L’immanence (lien profond de l’être avec lui-même) étant un but de l’existence, l’unification de l’être appelle à la recombinaison de chaque partie de soi dans le corps.
Ayant existé à l’origine, cet état d’âme et d’union s’est vu éclaté par les conditionnements de l’éducation et les idées de référence (préjugés, croyances, culture, société) proposées à la symbolisation du sens existentiel de l’enfant.
L’objectivité des perceptions sensorielles conjuguée à l’attention portée aux émotions par la compréhension des sentiments rémanents (attachés), immanents (constitutifs de la personnalité) et émergents (projetés) oriente le discernement des pensées vers un paysage en sept dimensions dont la perspective trouve le centre de l’unité (soi) :
l’espace du corps (mémoire, émotions, besoins, expériences sensorielles)
le monde de l’autre (empathie, interactions relationnelles de subjectivité et d’altérité)

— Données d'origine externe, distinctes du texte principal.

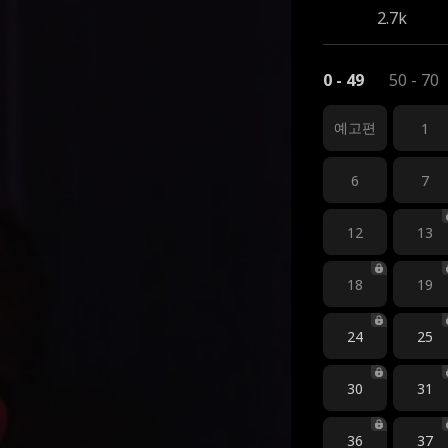
2.7k
0 - 49
50 - 70
예고편
1
6
7
12
13
18
19
24
25
30
31
36
37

le temps (influences du passé et intuition de l’instant présent)
la pensée symbolisée des expériences (vécu, représentations, illusions, injonctions, interdits)
la congruence (authenticité des perceptions de soi au travers des projections)
les projections (actions, questionnements, réalisations, affirmations, explorations, expériences)
la personnalité (désirs, besoins, identifications, rôles, statut, carences)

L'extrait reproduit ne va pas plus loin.